▸ **PROMPT**
A precise copy of the data is required, with every picture left out.

▸ **STORED DATA**
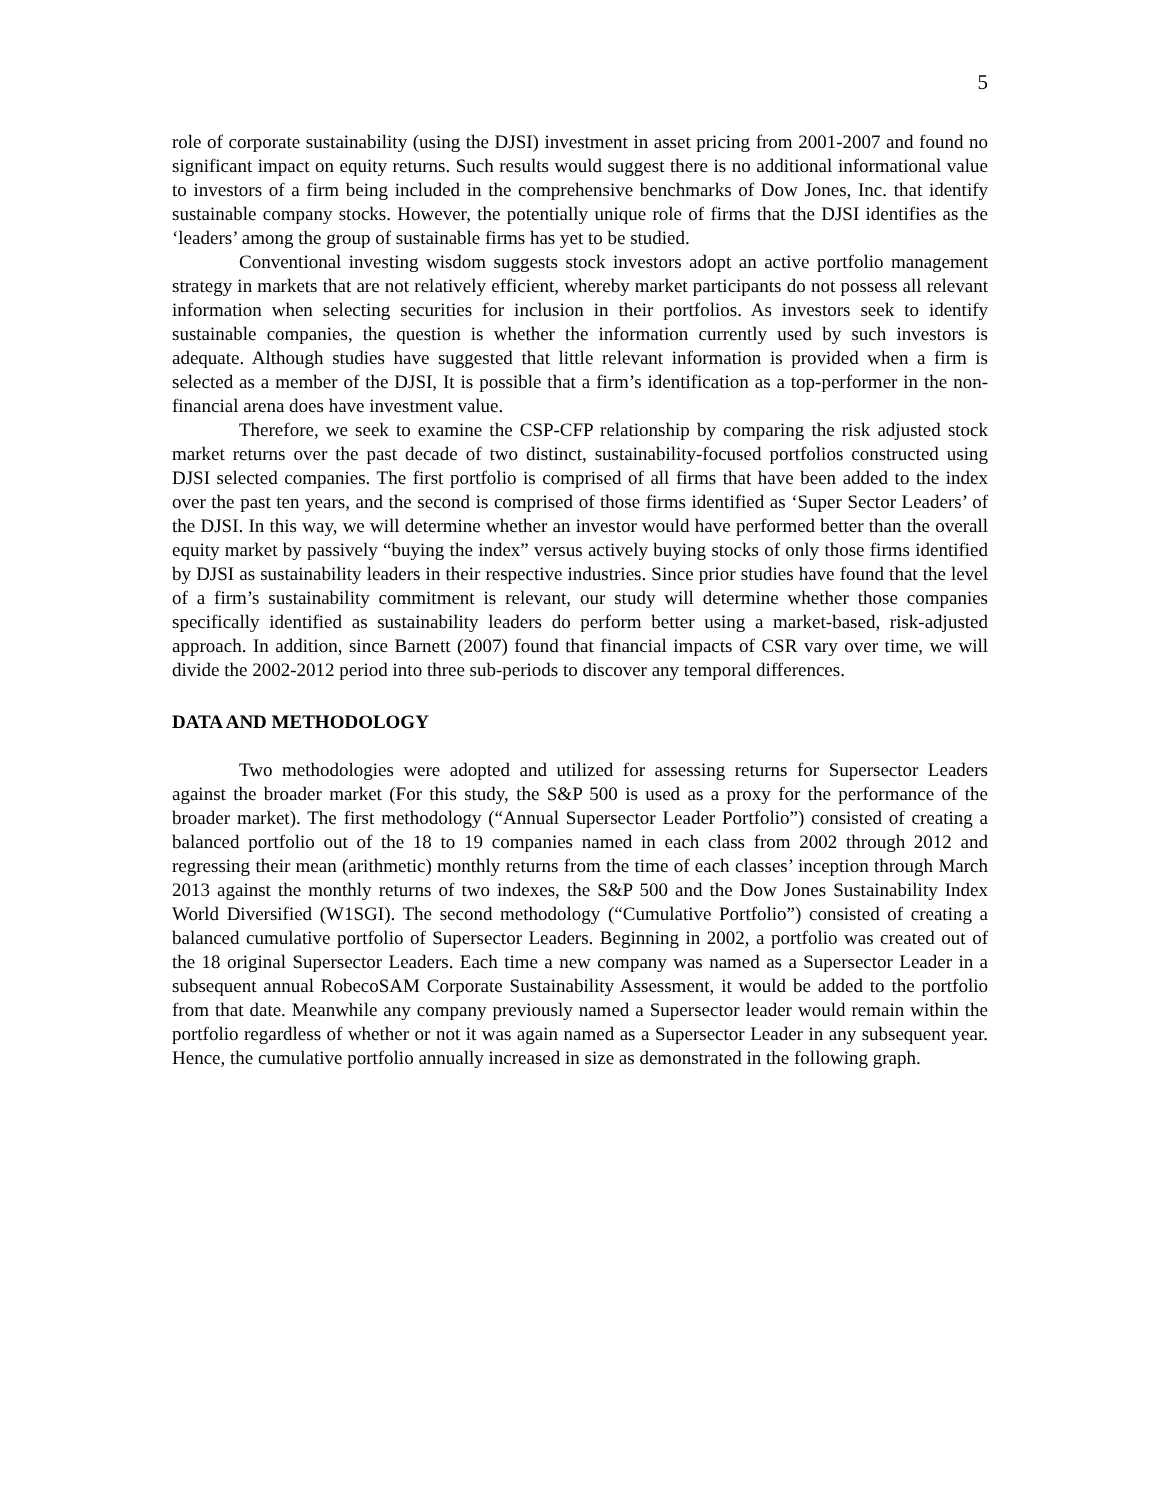5
role of corporate sustainability (using the DJSI) investment in asset pricing from 2001-2007 and found no significant impact on equity returns. Such results would suggest there is no additional informational value to investors of a firm being included in the comprehensive benchmarks of Dow Jones, Inc. that identify sustainable company stocks. However, the potentially unique role of firms that the DJSI identifies as the ‘leaders’ among the group of sustainable firms has yet to be studied.
Conventional investing wisdom suggests stock investors adopt an active portfolio management strategy in markets that are not relatively efficient, whereby market participants do not possess all relevant information when selecting securities for inclusion in their portfolios. As investors seek to identify sustainable companies, the question is whether the information currently used by such investors is adequate. Although studies have suggested that little relevant information is provided when a firm is selected as a member of the DJSI, It is possible that a firm’s identification as a top-performer in the non-financial arena does have investment value.
Therefore, we seek to examine the CSP-CFP relationship by comparing the risk adjusted stock market returns over the past decade of two distinct, sustainability-focused portfolios constructed using DJSI selected companies. The first portfolio is comprised of all firms that have been added to the index over the past ten years, and the second is comprised of those firms identified as ‘Super Sector Leaders’ of the DJSI. In this way, we will determine whether an investor would have performed better than the overall equity market by passively “buying the index” versus actively buying stocks of only those firms identified by DJSI as sustainability leaders in their respective industries. Since prior studies have found that the level of a firm’s sustainability commitment is relevant, our study will determine whether those companies specifically identified as sustainability leaders do perform better using a market-based, risk-adjusted approach. In addition, since Barnett (2007) found that financial impacts of CSR vary over time, we will divide the 2002-2012 period into three sub-periods to discover any temporal differences.
DATA AND METHODOLOGY
Two methodologies were adopted and utilized for assessing returns for Supersector Leaders against the broader market (For this study, the S&P 500 is used as a proxy for the performance of the broader market). The first methodology (“Annual Supersector Leader Portfolio”) consisted of creating a balanced portfolio out of the 18 to 19 companies named in each class from 2002 through 2012 and regressing their mean (arithmetic) monthly returns from the time of each classes’ inception through March 2013 against the monthly returns of two indexes, the S&P 500 and the Dow Jones Sustainability Index World Diversified (W1SGI). The second methodology (“Cumulative Portfolio”) consisted of creating a balanced cumulative portfolio of Supersector Leaders. Beginning in 2002, a portfolio was created out of the 18 original Supersector Leaders. Each time a new company was named as a Supersector Leader in a subsequent annual RobecoSAM Corporate Sustainability Assessment, it would be added to the portfolio from that date. Meanwhile any company previously named a Supersector leader would remain within the portfolio regardless of whether or not it was again named as a Supersector Leader in any subsequent year. Hence, the cumulative portfolio annually increased in size as demonstrated in the following graph.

▸ **SOLVED PROBLEM**
5
role of corporate sustainability (using the DJSI) investment in asset pricing from 2001-2007 and found no significant impact on equity returns. Such results would suggest there is no additional informational value to investors of a firm being included in the comprehensive benchmarks of Dow Jones, Inc. that identify sustainable company stocks. However, the potentially unique role of firms that the DJSI identifies as the ‘leaders’ among the group of sustainable firms has yet to be studied.
Conventional investing wisdom suggests stock investors adopt an active portfolio management strategy in markets that are not relatively efficient, whereby market participants do not possess all relevant information when selecting securities for inclusion in their portfolios. As investors seek to identify sustainable companies, the question is whether the information currently used by such investors is adequate. Although studies have suggested that little relevant information is provided when a firm is selected as a member of the DJSI, It is possible that a firm’s identification as a top-performer in the non-financial arena does have investment value.
Therefore, we seek to examine the CSP-CFP relationship by comparing the risk adjusted stock market returns over the past decade of two distinct, sustainability-focused portfolios constructed using DJSI selected companies. The first portfolio is comprised of all firms that have been added to the index over the past ten years, and the second is comprised of those firms identified as ‘Super Sector Leaders’ of the DJSI. In this way, we will determine whether an investor would have performed better than the overall equity market by passively “buying the index” versus actively buying stocks of only those firms identified by DJSI as sustainability leaders in their respective industries. Since prior studies have found that the level of a firm’s sustainability commitment is relevant, our study will determine whether those companies specifically identified as sustainability leaders do perform better using a market-based, risk-adjusted approach. In addition, since Barnett (2007) found that financial impacts of CSR vary over time, we will divide the 2002-2012 period into three sub-periods to discover any temporal differences.
DATA AND METHODOLOGY
Two methodologies were adopted and utilized for assessing returns for Supersector Leaders against the broader market (For this study, the S&P 500 is used as a proxy for the performance of the broader market). The first methodology (“Annual Supersector Leader Portfolio”) consisted of creating a balanced portfolio out of the 18 to 19 companies named in each class from 2002 through 2012 and regressing their mean (arithmetic) monthly returns from the time of each classes’ inception through March 2013 against the monthly returns of two indexes, the S&P 500 and the Dow Jones Sustainability Index World Diversified (W1SGI). The second methodology (“Cumulative Portfolio”) consisted of creating a balanced cumulative portfolio of Supersector Leaders. Beginning in 2002, a portfolio was created out of the 18 original Supersector Leaders. Each time a new company was named as a Supersector Leader in a subsequent annual RobecoSAM Corporate Sustainability Assessment, it would be added to the portfolio from that date. Meanwhile any company previously named a Supersector leader would remain within the portfolio regardless of whether or not it was again named as a Supersector Leader in any subsequent year. Hence, the cumulative portfolio annually increased in size as demonstrated in the following graph.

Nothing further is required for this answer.